Source information:
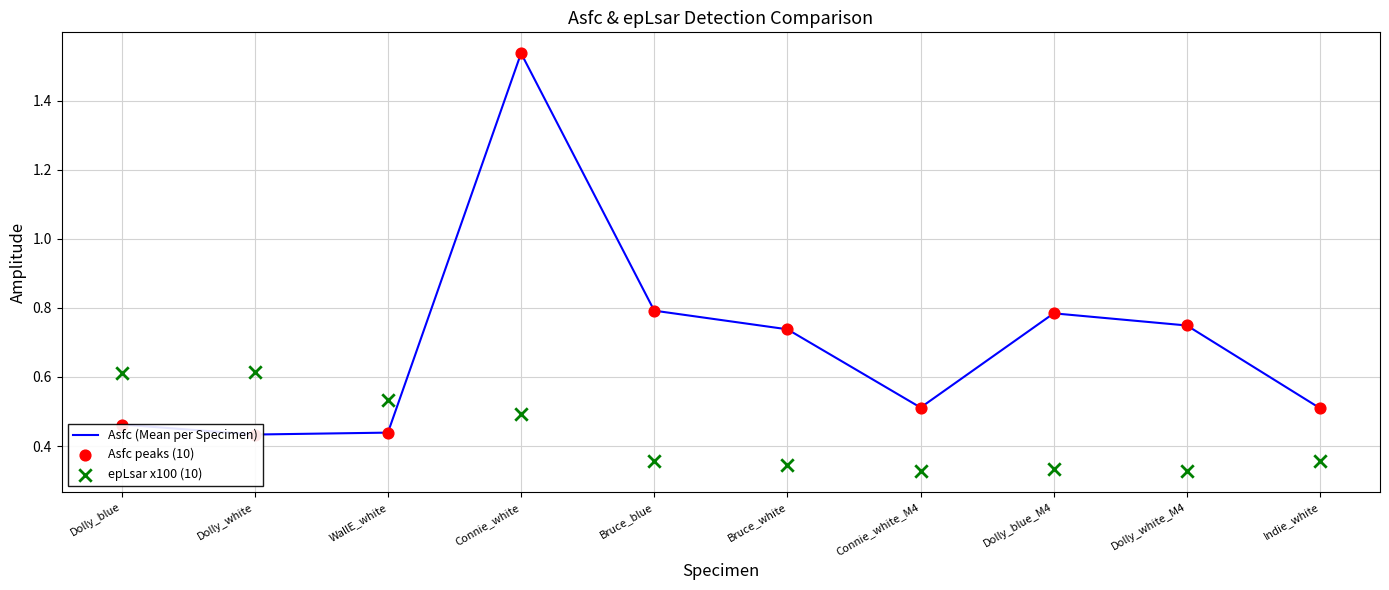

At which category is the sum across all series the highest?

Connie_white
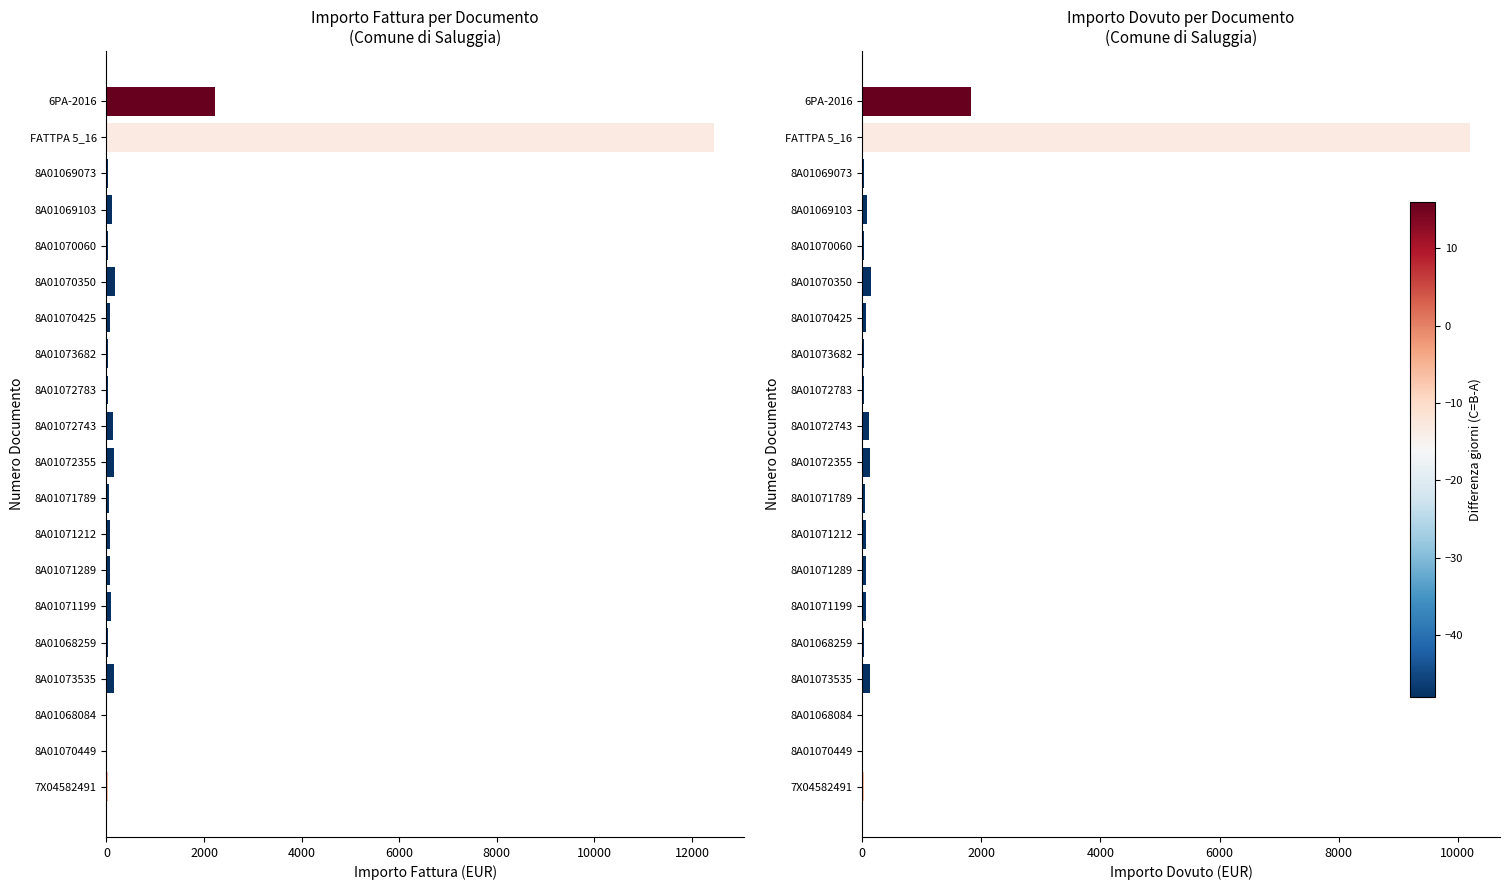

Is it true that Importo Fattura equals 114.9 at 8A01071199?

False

--

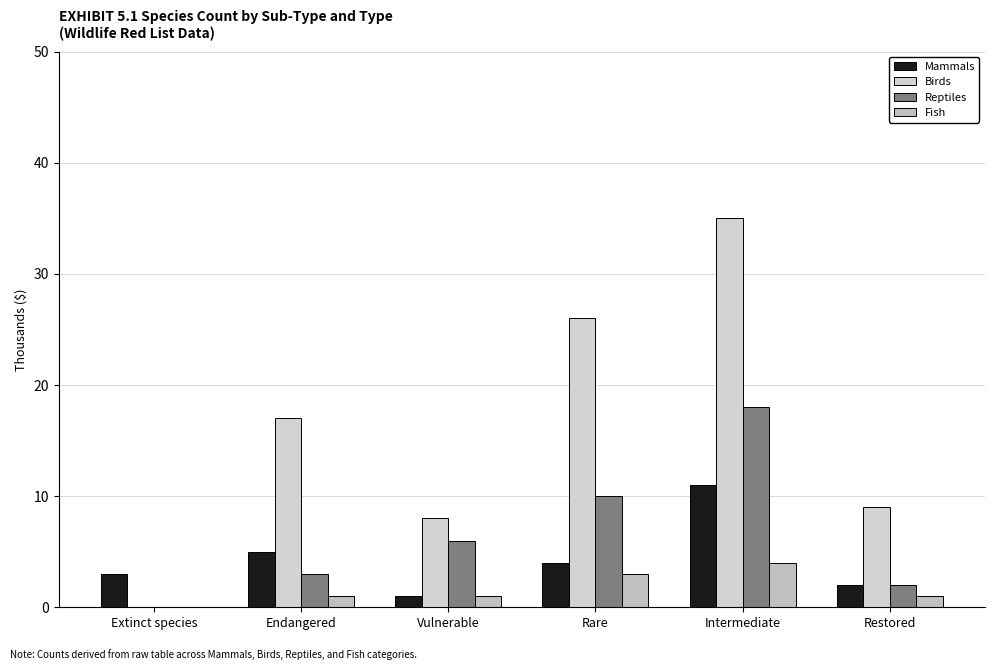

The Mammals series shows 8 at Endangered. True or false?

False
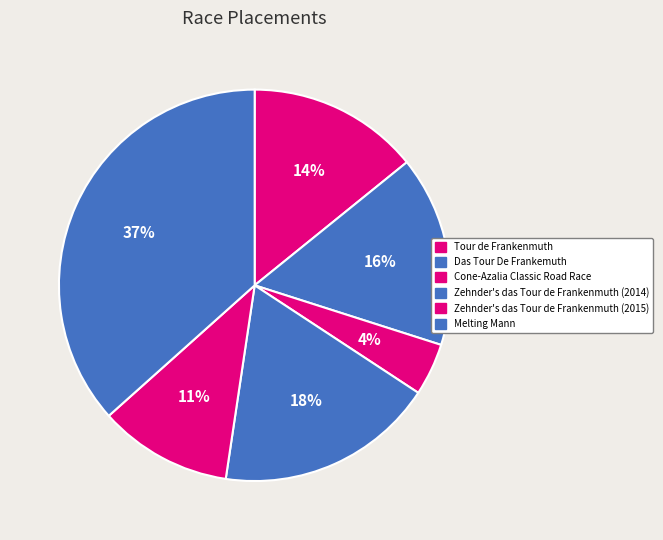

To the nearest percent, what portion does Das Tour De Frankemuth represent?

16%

Task item: Write out the entries word for word, starting at the line that contains "At which category" and ending at the line that contains "Is it true that". Include both of those lines, and leave the pictures out.

The completed task:
At which category is the sum across all series the highest?

Connie_white

Is it true that Importo Fattura equals 114.9 at 8A01071199?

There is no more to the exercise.